Abstract PR02: Dynamic epigenetic regulation of glioblastoma tumorigenicity through a LSD1-MYC-OLIG2 axis

Glioblastoma is one of the most devastating of human cancers, with near-uniform fatality within two years of diagnosis. Therapeutic failure is thought to be related to small subpopulation of cells that exhibit the properties of self-renewal and tumorigenicity. Understanding how such subpopulations attain and retain these properties remains a central question in oncology. One fundamental issue is whether tumorigenicity exists within a static population of elite cells or whether the capacity is stochastically acquired. To test these models, we assayed the tumorigenicity of single-cell subclones derived from long-terms passaged and primary patient-derived xenograft (PDX) glioblastoma lines. Our findings were best described by a hybrid model that is largely deterministic (elite) but with opportunities for dynamic (stochastic) interchange between non-tumorigenic and tumorigenic states. To identify molecular determinants of tumorigenicity, we performed gene expression profiling of the subclones. Analysis of the data suggested that tumorigenicity in glioblastoma is a dynamic property driven by variation in MYC expression, which in turn regulates Olig2 expression, a neural stem cell marker. Ectopic expression of MYC conferred tumorigenicty and MYC silencing abolished tumorigenicity in vitro and in vivo for multiple PDX and GEMM models.
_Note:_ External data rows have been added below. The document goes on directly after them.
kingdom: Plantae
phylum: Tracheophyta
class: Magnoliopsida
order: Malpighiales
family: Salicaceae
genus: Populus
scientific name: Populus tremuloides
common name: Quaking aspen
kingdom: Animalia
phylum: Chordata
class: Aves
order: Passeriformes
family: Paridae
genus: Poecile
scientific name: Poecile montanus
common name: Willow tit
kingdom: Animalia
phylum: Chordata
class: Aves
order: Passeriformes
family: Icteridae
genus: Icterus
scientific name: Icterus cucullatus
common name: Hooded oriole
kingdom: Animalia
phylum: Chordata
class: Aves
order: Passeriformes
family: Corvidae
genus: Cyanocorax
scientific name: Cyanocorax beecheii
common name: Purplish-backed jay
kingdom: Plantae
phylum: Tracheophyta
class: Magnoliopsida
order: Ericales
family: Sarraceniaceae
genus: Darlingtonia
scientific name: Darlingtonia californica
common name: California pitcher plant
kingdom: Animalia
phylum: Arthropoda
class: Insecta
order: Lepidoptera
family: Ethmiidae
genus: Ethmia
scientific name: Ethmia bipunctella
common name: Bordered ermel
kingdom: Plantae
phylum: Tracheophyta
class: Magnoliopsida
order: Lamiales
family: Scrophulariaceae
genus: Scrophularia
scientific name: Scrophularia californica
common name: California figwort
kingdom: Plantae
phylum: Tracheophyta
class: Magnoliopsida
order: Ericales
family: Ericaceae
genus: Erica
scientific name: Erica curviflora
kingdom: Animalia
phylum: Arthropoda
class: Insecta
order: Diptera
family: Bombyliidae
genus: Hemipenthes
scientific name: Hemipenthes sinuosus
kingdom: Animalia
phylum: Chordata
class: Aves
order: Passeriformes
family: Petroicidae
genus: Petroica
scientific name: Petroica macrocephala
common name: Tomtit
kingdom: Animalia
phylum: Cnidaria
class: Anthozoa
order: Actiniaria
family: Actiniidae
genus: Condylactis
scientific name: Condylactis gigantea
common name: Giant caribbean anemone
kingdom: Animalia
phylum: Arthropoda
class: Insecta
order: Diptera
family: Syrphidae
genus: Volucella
Transition between tumorigenic and non-tumorigenic cell states was associated with changes in histone modification at the MYC locus mediated by expression of lysine-specific demethylase 1 (LSD1). The model suggests a critical LSD1-MYC-OLIG2 axis that regulates the dynamic transition between glioblastoma cell states of differing tumorigenicity and unveils a novel framework for glioblastoma therapeutic development. Citation Format: Clark Chen, David Kozono, Jie Li, Masayuki Nitta, Oltea Sampetrean, Kimberly Ng, David Gonda, Deepa S. Kushwaha, Dmitry Merzon, Valya Ramakrishnan, Shan Zhu, Kaya Zhu, Hiroko Matsui, Olivier Harismendy, Wei Hua, Ying Mao, Chang-Hyuk Kwon, Keith L. Ligon, Hideyuki Saya, Bob S. Carter, Donald P. Pizzo, Scott R. VandenBerg, Frank Furnari, Webster Cavenee. Dynamic epigenetic regulation of glioblastoma tumorigenicity through a LSD1-MYC-OLIG2 axis. [abstract]. In: Proceedings of the AACR Special Conference on Myc: From Biology to Therapy; Jan 7-10, 2015; La Jolla, CA. Philadelphia (PA): AACR; Mol Cancer Res 2015;13(10 Suppl):Abstract nr PR02.